- [SELECTED PASSAGE]:
● ● ● ●

Another mesmerizing target in the winter night skies is the colorful, dancing display of Northern Lights, also known as the Aurora Borealis. Capturing those can be an exhilarating experience.

‘The peak season for Aurora falls roughly between the autumnal equinox [late September] and the vernal equinox [late March],’ explains Melissa F. Kaelin, founder of the Michigan Aurora Chasers Facebook group and co-founder of the annual Aurora Summit. ‘That’s when the Interplanetary Magnetic Field is more susceptible to the solar winds that flow through outer space. Our long, dark nights also make it easier to see the Aurora, which rises and sets nearly opposite of the sun.’

Melissa F. Kaelin captured this image, on a recent trip to Alaska, with an iPhone 14.

What gear do you need?

● ● ● ●

Resume the Northern Lights passage after its final line, the heading "What gear do you need?" These rows come from a different source than the text.

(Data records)
● ● ● ●

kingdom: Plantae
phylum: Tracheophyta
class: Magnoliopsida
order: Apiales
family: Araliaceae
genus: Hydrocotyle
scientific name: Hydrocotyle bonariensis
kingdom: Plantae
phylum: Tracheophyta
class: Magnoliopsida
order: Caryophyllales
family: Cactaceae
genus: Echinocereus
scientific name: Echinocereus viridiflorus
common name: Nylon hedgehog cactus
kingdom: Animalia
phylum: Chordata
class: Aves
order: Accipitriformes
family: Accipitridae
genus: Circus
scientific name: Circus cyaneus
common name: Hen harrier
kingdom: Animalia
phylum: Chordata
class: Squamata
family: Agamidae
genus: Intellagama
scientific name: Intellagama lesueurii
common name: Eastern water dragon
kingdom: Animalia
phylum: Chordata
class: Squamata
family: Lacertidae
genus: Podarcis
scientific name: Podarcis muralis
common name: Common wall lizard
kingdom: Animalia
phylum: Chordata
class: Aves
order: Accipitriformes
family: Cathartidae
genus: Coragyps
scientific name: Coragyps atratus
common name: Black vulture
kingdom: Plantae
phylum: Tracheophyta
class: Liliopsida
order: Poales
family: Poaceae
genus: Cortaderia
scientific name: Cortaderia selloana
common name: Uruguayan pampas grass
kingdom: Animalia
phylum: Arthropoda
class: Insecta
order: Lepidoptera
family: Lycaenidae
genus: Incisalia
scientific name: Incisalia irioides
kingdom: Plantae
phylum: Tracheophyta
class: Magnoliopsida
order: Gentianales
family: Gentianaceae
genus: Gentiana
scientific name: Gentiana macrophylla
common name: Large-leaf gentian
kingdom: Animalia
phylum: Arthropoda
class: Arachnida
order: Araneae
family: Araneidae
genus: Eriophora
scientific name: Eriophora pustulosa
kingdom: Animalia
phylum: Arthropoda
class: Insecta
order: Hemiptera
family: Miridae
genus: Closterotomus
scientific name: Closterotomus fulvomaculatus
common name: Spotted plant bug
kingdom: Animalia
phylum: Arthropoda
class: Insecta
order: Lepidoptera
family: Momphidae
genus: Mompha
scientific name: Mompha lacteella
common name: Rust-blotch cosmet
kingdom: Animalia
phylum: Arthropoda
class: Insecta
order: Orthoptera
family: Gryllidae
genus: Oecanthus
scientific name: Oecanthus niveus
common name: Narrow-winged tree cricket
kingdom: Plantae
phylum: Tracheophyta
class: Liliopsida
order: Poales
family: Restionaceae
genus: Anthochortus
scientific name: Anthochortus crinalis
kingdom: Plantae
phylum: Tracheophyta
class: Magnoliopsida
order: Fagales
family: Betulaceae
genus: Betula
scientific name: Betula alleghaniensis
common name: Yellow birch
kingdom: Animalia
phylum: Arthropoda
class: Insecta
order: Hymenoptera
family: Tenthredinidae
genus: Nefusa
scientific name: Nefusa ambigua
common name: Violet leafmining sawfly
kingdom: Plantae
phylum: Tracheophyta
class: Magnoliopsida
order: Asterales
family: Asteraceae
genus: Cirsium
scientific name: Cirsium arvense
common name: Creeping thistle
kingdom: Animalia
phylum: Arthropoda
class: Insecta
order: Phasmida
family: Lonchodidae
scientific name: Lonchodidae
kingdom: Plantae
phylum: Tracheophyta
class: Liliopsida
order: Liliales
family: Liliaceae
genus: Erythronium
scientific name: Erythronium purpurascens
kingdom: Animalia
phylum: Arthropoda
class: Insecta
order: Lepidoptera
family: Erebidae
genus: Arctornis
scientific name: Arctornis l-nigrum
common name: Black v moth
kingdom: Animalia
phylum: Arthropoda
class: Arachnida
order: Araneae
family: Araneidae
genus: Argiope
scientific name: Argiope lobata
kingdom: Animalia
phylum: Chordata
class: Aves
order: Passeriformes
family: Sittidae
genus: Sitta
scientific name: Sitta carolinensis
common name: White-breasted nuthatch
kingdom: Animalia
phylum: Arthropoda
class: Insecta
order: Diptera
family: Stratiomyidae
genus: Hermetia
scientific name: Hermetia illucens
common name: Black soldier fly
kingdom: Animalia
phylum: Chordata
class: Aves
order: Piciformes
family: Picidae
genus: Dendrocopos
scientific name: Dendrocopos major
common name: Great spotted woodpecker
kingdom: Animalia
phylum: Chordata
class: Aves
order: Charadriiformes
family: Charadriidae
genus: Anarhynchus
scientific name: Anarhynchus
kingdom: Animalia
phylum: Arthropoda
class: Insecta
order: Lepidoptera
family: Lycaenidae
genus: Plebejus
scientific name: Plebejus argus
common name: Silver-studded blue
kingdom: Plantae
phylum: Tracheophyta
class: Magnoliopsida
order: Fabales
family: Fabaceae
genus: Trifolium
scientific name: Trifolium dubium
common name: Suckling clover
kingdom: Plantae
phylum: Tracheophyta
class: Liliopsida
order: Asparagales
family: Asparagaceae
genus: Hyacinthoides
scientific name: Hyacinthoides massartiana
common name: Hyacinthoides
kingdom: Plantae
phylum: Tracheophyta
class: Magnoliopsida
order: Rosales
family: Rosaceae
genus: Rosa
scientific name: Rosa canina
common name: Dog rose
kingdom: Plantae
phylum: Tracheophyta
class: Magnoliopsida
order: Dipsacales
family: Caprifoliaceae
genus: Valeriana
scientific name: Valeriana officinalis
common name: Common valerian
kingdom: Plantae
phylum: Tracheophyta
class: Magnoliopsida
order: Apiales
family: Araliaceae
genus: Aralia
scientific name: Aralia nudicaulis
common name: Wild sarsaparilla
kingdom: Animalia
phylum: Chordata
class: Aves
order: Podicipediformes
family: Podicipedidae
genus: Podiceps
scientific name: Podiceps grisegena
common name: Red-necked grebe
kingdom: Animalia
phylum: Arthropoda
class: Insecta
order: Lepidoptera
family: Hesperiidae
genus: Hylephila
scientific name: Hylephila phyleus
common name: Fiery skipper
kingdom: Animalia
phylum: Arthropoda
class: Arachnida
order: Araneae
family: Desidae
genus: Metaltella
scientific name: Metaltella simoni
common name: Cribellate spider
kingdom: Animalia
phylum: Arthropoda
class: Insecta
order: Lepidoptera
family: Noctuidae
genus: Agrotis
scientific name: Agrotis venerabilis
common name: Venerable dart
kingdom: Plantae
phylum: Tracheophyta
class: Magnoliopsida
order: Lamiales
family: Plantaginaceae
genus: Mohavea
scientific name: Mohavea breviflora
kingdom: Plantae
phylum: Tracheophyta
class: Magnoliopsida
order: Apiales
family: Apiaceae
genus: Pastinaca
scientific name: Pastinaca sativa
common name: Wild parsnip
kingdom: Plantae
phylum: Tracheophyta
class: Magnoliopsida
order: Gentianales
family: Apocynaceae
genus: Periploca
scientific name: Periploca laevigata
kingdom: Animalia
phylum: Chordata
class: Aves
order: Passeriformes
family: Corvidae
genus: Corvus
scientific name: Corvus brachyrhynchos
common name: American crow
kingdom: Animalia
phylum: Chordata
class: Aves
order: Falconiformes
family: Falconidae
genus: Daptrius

● ● ● ●

- [TASK ANSWER]:
Somewhat surprisingly, Kaelin says that a modern smartphone is capable of capturing a decent image of the Aurora. ‘The tips I would offer: turn off your flash, set it on night mode, use a tripod with a remote if you can find one. This enables you to adjust the phone to the max exposure time possible, [usually up to] 30 seconds. Wait until your phone finishes processing before you adjust or move it.’

Autumn Schrock, who leads astrophotography workshops around the globe, would be the first to agree that owning top-of-the-line gear isn’t a prerequisite for capturing the Aurora. However, there are certain requirements to keep in mind if you’re aiming for professional-grade images. First and foremost, you need a camera body that can operate in Manual mode. You’ll need to play with the adjustment ring until the stars are pin sharp. Autofocus is not capable of this level of preciseness.

Wide-angle lenses (8mm–35mm) are helpful as they give you more of a foreground to frame the sky, while lenses with fast apertures (think F1.8–F2.8) are ideal as they let in a lot of light . A mandatory piece of gear for shooting any image at night is a sturdy tripod. Since you’ll be exposing images for at least a few seconds, your camera needs to be absolutely still without the slightest hint of movement. Any slight shift, while the shutter is open, will create a blurry image.

The app My Aurora Forecast offers nice displays of the auroral oval, which shows you the best places to view the lights.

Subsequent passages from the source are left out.